When I asked her about this tour, she said that she had hired an agency to coordinate all the posts, but the link on her website only points to the book review sites included on the paperback release tour. So I can’t give you a link that lists all of the other sites on which she wrote wonderful articles for the initial launch (she has redone her website since then). However, as you can see from the one I’ve linked to, this went on for over a year after the paperback edition was released – though certainly not at the pace at which she did it right around the initial publication date.
If you find a website or online magazine that has a particular affinity for your subject matter, you might be able to arrange a regular appearance there, as Mary has done with Feminism and Religion. Search for her other articles on that site, and you will see what I mean. They are timely and relevant, and give new life to the extensive research that Mary did for Illuminations. You may even be able to use material that didn’t make it into the book.

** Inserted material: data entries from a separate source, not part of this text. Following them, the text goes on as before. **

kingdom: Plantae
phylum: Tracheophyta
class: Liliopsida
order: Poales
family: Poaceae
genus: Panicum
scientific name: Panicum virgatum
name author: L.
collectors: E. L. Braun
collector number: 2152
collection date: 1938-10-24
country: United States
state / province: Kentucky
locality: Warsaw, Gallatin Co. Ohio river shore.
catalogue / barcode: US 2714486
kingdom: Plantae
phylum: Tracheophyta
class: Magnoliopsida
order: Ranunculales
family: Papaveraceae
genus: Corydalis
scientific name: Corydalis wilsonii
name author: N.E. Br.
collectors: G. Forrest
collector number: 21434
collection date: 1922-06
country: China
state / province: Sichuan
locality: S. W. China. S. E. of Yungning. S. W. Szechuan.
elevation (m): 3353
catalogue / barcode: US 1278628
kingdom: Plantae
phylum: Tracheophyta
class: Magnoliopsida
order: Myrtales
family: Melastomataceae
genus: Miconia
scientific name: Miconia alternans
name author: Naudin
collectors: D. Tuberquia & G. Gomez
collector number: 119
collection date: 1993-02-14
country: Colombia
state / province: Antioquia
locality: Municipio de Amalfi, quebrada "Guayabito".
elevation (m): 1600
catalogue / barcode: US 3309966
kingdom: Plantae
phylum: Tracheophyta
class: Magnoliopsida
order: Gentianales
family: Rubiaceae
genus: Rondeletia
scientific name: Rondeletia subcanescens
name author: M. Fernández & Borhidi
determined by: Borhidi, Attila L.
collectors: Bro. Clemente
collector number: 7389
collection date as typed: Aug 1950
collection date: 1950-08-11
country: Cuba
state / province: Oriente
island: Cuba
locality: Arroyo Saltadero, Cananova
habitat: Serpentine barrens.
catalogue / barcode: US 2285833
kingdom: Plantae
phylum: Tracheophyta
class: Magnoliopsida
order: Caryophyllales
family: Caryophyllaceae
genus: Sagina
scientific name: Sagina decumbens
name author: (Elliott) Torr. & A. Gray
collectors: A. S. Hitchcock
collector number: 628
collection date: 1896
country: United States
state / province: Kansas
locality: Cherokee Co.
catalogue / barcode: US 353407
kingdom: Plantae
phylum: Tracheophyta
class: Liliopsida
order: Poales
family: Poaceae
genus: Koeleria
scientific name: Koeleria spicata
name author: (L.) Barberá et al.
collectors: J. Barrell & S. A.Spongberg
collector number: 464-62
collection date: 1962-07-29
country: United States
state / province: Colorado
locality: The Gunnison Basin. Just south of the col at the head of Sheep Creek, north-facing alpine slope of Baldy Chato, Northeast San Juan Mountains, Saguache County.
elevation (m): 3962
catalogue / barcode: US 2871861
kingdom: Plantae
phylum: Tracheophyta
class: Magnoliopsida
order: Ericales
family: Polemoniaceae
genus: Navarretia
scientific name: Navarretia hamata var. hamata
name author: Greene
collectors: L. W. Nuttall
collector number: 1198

In order to organize a Virtual Tour, it is first necessary to find your markets. You should be open-minded about what you can write about, but certainly make sure that there is a tie-in to the site’s main topic. (Make a list of the different areas you can write about, and sub-lists of what you focus on in articles in each area.) You will need to determine who to query, and operate as if this were a regular magazine query process. Writer’s Market can be helpful for topic-specific sites, and for contact information. You can usually find an email in the Contact Us section, or if all else fails, look under the advertising section. Spend some time looking around the site, and make your query specific.
For book bloggers, you will need to familiarize yourself with the blog. Make sure your book is a good fit. Don’t pitch to bloggers on social media, and don’t pitch something clearly not appropriate (like a mystery novel to a historical fiction blog). Support your work by sharing each post on your own social media. Offer giveaways if you can, or original content. This can be a Q&A, an excerpt, or some other piece that you write based on the book (like a character interview, etc).
A Virtual Tour allows you to access an audience that you otherwise would not have. It is ostensibly free – that is, except for the time involved, which is substantial. There are many agencies which can set up Blog Tours for you, but a complete Virtual Tour will take something more. Do your homework on this one.